### Exercise objective:
Leaving out every picture, quote the data below exactly as it appears.

### Given information:

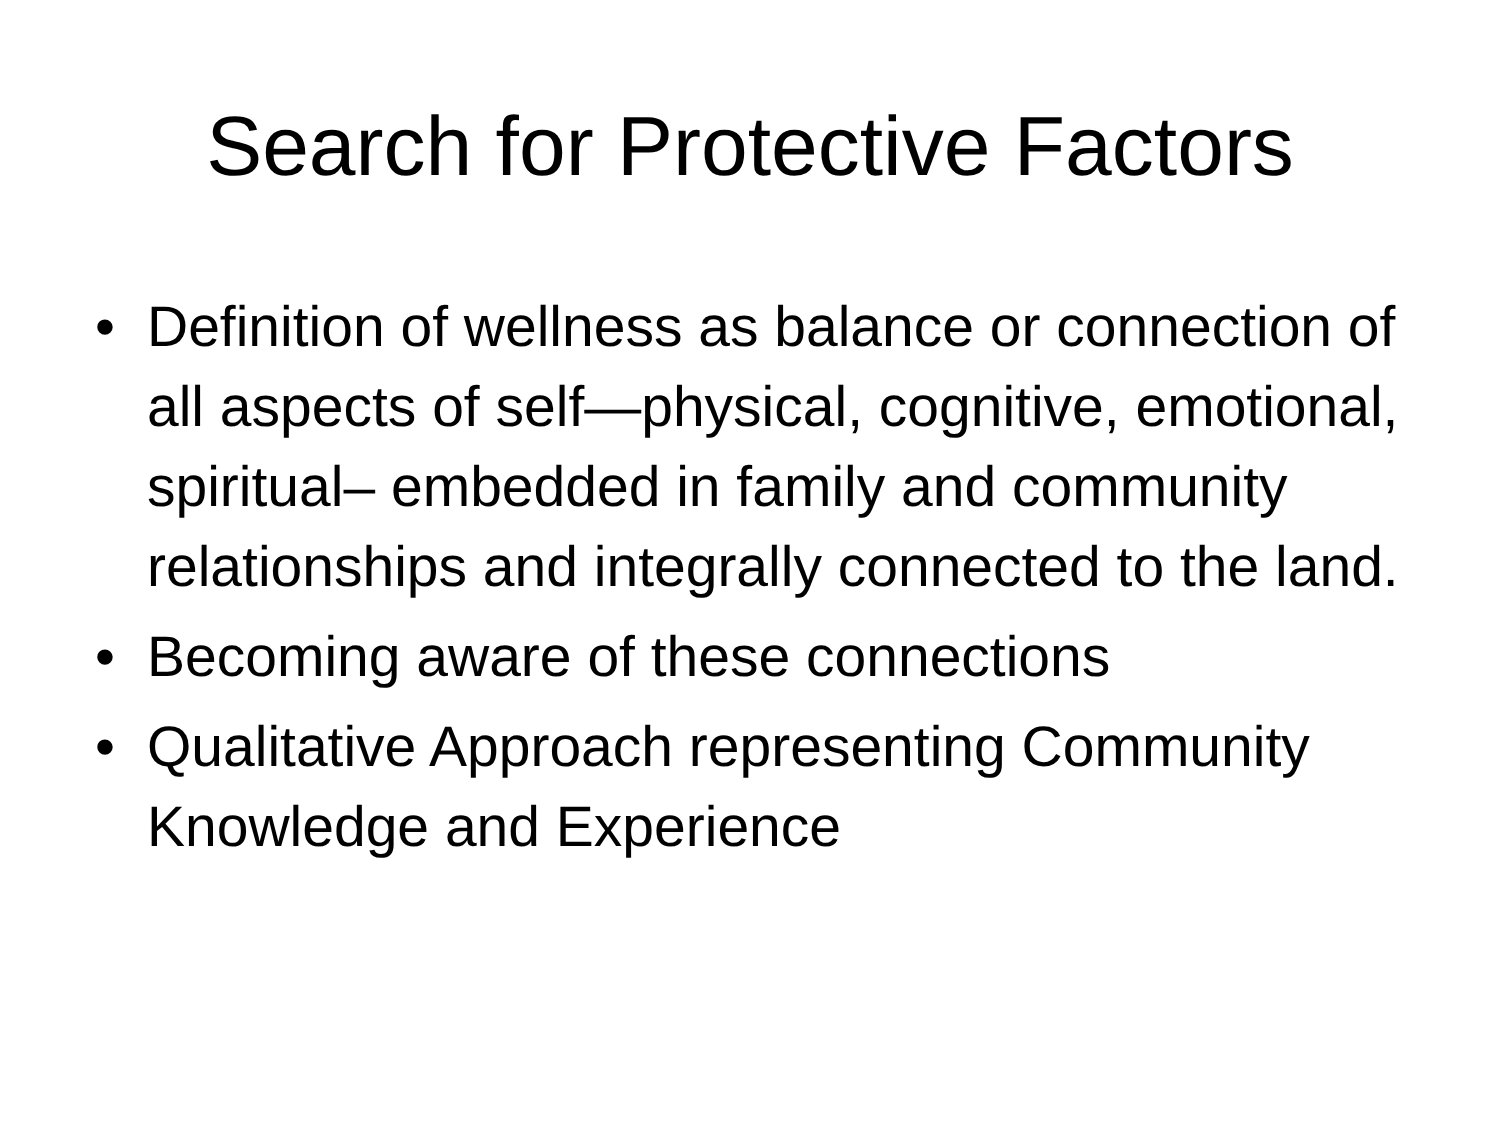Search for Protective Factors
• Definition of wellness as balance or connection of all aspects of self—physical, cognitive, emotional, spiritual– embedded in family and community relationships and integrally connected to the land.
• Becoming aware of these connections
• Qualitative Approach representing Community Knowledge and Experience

### Exercise response:
Search for Protective Factors
• Definition of wellness as balance or connection of all aspects of self—physical, cognitive, emotional, spiritual– embedded in family and community relationships and integrally connected to the land.
• Becoming aware of these connections
• Qualitative Approach representing Community Knowledge and Experience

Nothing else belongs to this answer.